2013年7月4日木曜日

蒲黄(ほおう)

 
  平城宮跡に蒲の穂が顔を出し始めた。
  見てのとおり、蒲穂子(かまぼこ)=竹輪蒲鉾の語源であることを理屈抜きで納得する。。
  この後、穂は綿のように変化する。
  大黒様の歌に言う「蒲の穂絮(ほわた)にくるまれば」である。
  余談であるが、因幡の国には白兎神社も白兎海岸もある。

  ・・・だから、こういう神話の授業を一切受けてこなかった私は、神話の内容が「白兎(しろうさぎ)が穂絮(ほわた)に包まった」ということだと信じていた。
  ところが、リタイア後、暇にあかして古事記を読むと、その字は「素菟」であり「蒲黄(ほおう)」で、あの歌とは微妙に異なっていることが判った。
  「素」が素顔の素だとしたら「素菟」は皮をむかれた兔かもしれない。その昔、白毛の兔は日本には居なかったという説もある。
  「蒲黄」は蒲の穂絮ではなく、その上にヒューッと出ている雄花の花粉を粉にしたもので、明らかにこれは穂絮ではない。
  「蒲黄」が止血やスリ傷の薬であるとは、道教関係の医薬書である梁の「神農本草経」や唐の「備急千金要方」にある。現代でも漢方薬として認められている。
 古事記や、日本の古代の思想に道教が大きな影響を与えていることは、明治維新政府が絶対に認めたくないと非常に嫌ったことだった。神国ニッポンの神話や天皇制が中国の道教に基づいていたなんて・・・。
******************************
_作業内容_
蒲黄についての本文のうち、「ところが、リタイア後、暇にあ」から「に基づいていたなんて・・・。」までを一字も変えずに書き写しなさい。 この作業に一覧は使用しない。
******************************
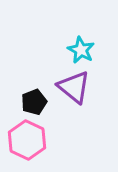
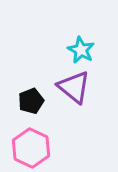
black pentagon: moved 3 px left, 1 px up
pink hexagon: moved 4 px right, 8 px down
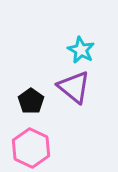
black pentagon: rotated 15 degrees counterclockwise
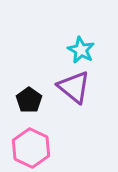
black pentagon: moved 2 px left, 1 px up
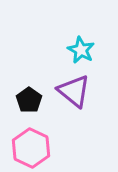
purple triangle: moved 4 px down
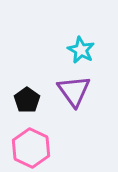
purple triangle: rotated 15 degrees clockwise
black pentagon: moved 2 px left
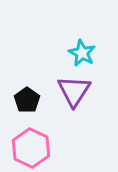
cyan star: moved 1 px right, 3 px down
purple triangle: rotated 9 degrees clockwise
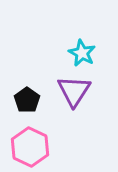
pink hexagon: moved 1 px left, 1 px up
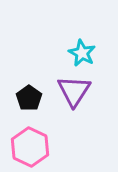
black pentagon: moved 2 px right, 2 px up
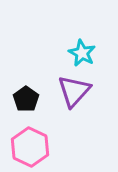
purple triangle: rotated 9 degrees clockwise
black pentagon: moved 3 px left, 1 px down
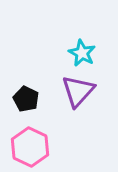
purple triangle: moved 4 px right
black pentagon: rotated 10 degrees counterclockwise
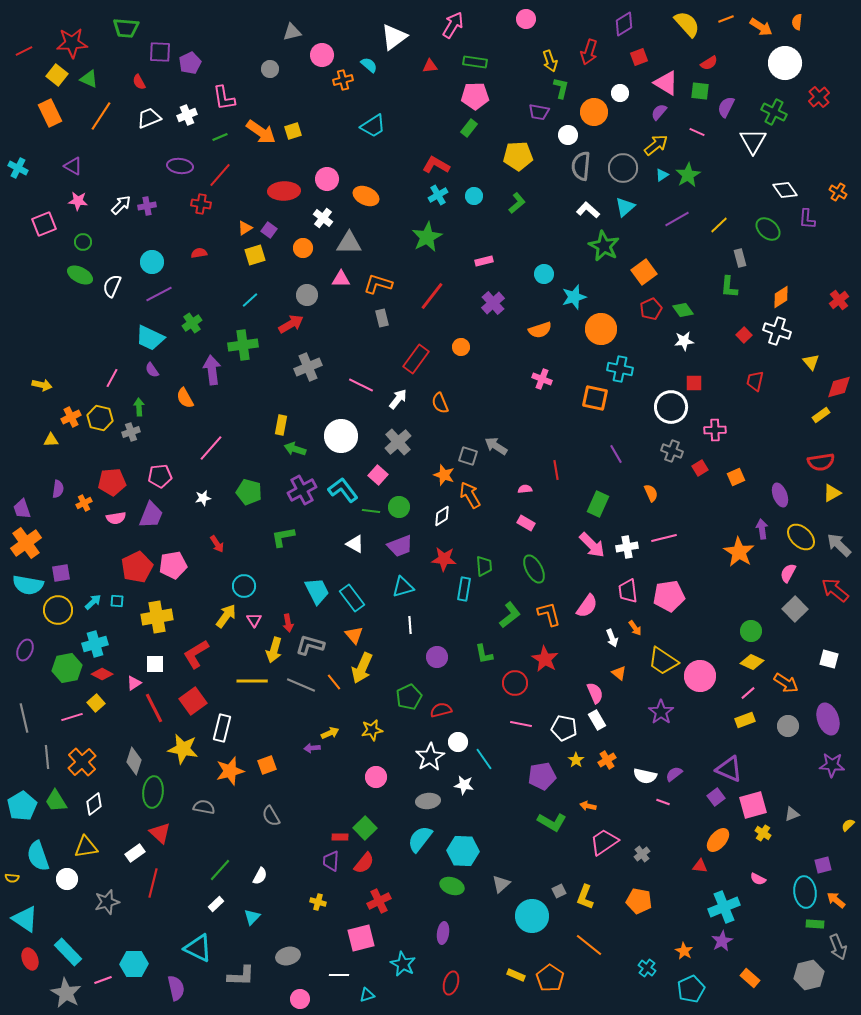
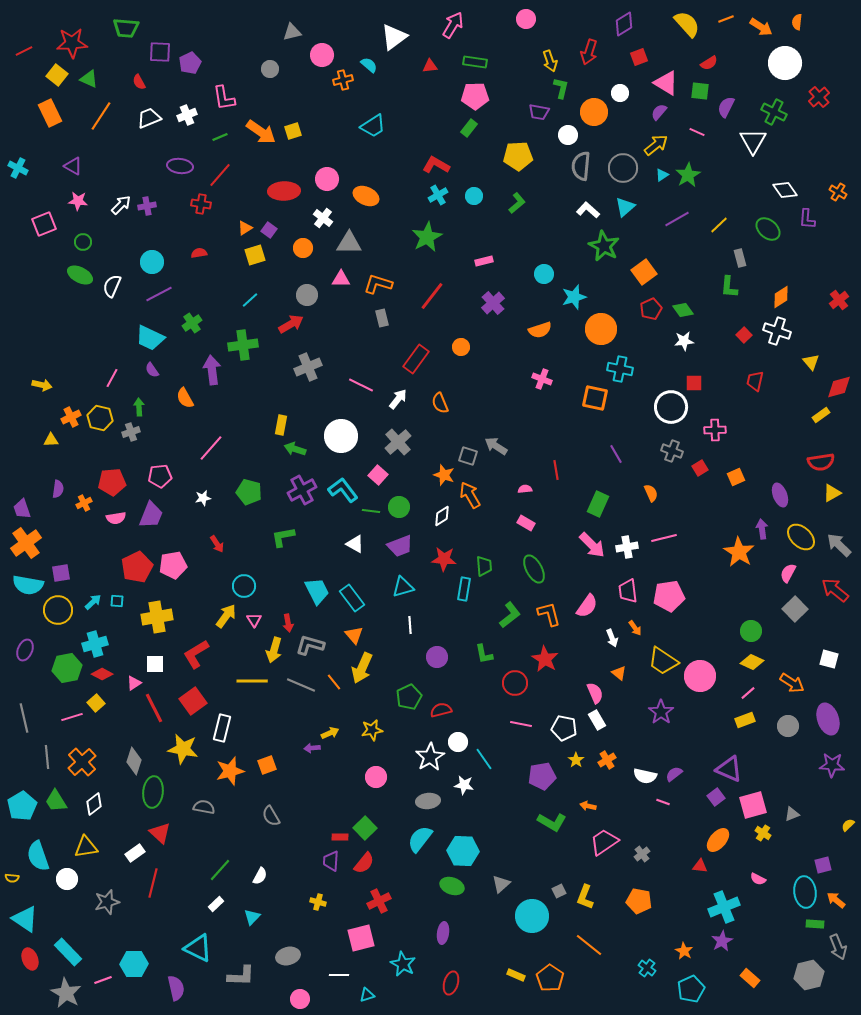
orange arrow at (786, 683): moved 6 px right
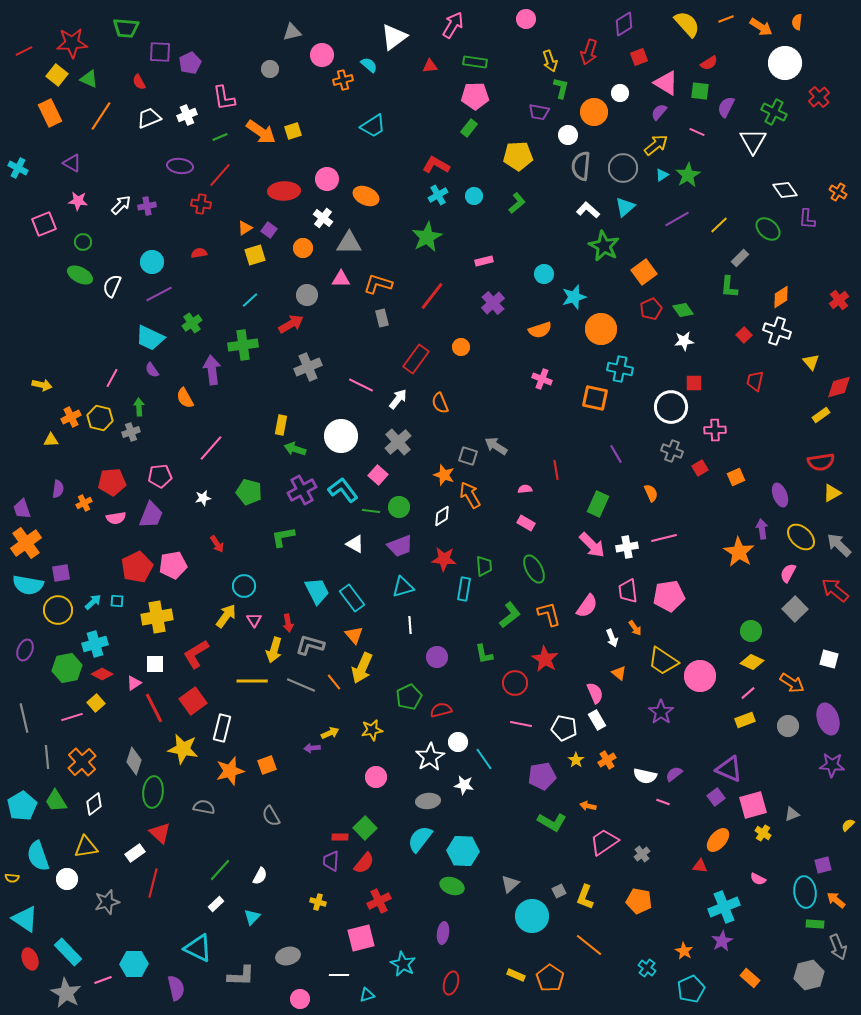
purple triangle at (73, 166): moved 1 px left, 3 px up
gray rectangle at (740, 258): rotated 60 degrees clockwise
gray triangle at (501, 884): moved 9 px right
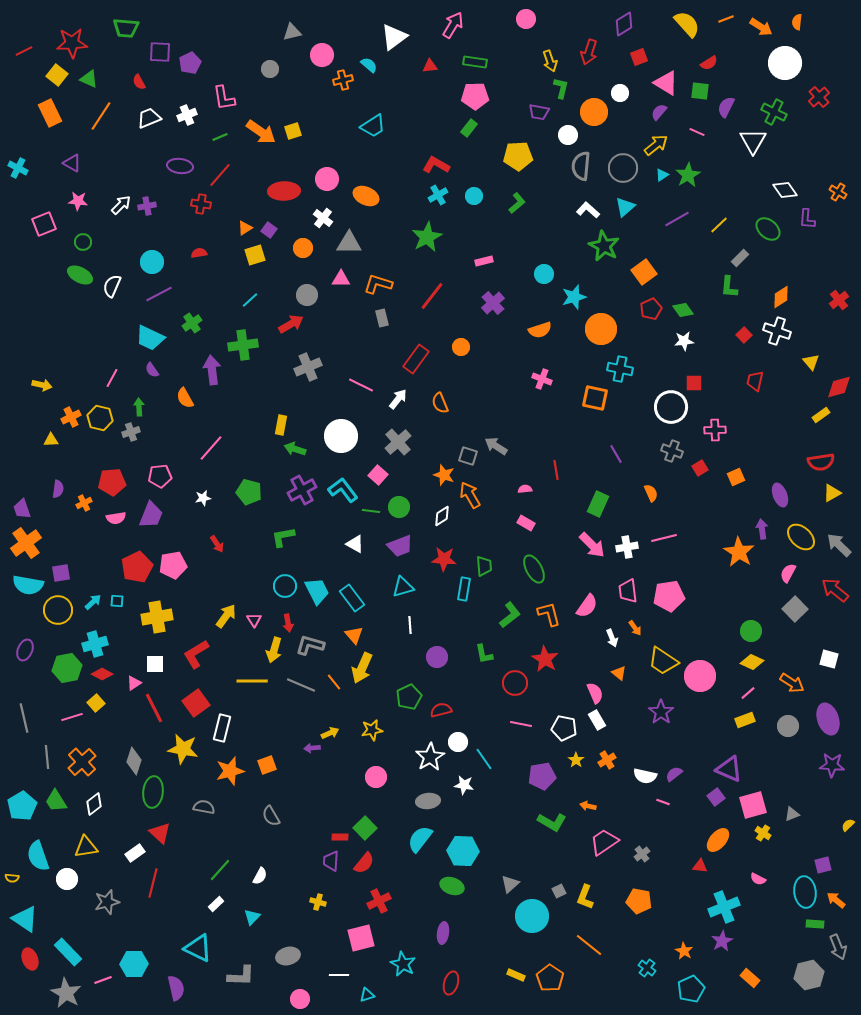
cyan circle at (244, 586): moved 41 px right
red square at (193, 701): moved 3 px right, 2 px down
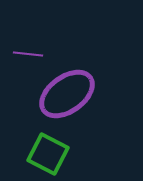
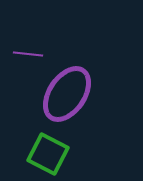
purple ellipse: rotated 20 degrees counterclockwise
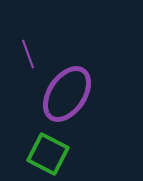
purple line: rotated 64 degrees clockwise
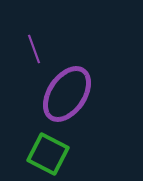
purple line: moved 6 px right, 5 px up
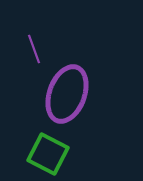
purple ellipse: rotated 14 degrees counterclockwise
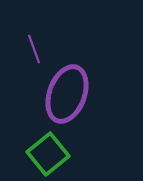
green square: rotated 24 degrees clockwise
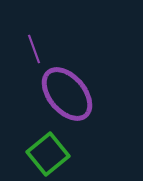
purple ellipse: rotated 60 degrees counterclockwise
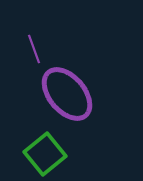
green square: moved 3 px left
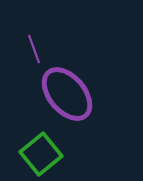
green square: moved 4 px left
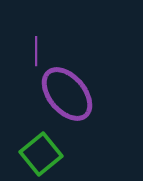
purple line: moved 2 px right, 2 px down; rotated 20 degrees clockwise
******************************
_解答全文_
ところが、リタイア後、暇にあかして古事記を読むと、その字は「素菟」であり「蒲黄(ほおう)」で、あの歌とは微妙に異なっていることが判った。
  「素」が素顔の素だとしたら「素菟」は皮をむかれた兔かもしれない。その昔、白毛の兔は日本には居なかったという説もある。
  「蒲黄」は蒲の穂絮ではなく、その上にヒューッと出ている雄花の花粉を粉にしたもので、明らかにこれは穂絮ではない。
  「蒲黄」が止血やスリ傷の薬であるとは、道教関係の医薬書である梁の「神農本草経」や唐の「備急千金要方」にある。現代でも漢方薬として認められている。
 古事記や、日本の古代の思想に道教が大きな影響を与えていることは、明治維新政府が絶対に認めたくないと非常に嫌ったことだった。神国ニッポンの神話や天皇制が中国の道教に基づいていたなんて・・・。